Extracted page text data
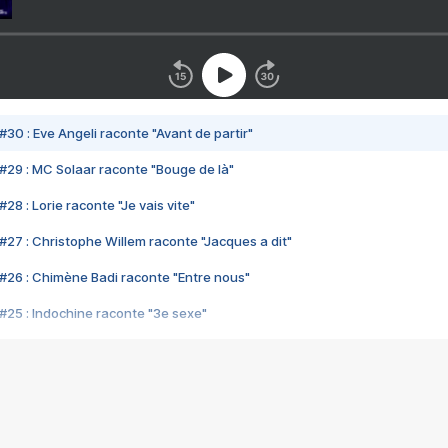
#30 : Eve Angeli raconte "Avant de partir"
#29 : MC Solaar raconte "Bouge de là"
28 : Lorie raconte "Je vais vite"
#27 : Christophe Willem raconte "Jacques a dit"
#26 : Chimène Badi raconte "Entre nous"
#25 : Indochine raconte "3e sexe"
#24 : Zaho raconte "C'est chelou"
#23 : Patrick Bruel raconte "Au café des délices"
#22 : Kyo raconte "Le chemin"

==

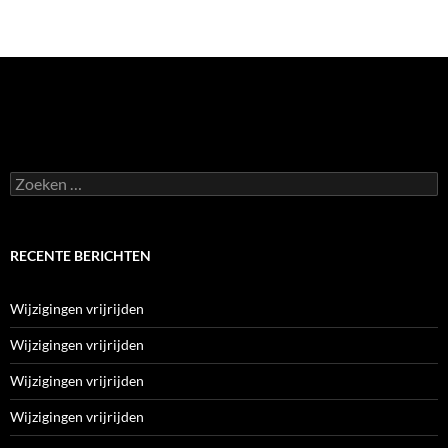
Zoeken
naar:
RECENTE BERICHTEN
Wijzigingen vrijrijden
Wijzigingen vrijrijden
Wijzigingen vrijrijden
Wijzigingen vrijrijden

• **DIRECTIVE**:
Looking over the entries above, how many lines contain the string "raconte"? State the number and nothing else.

• **ANSWER BOX**:
9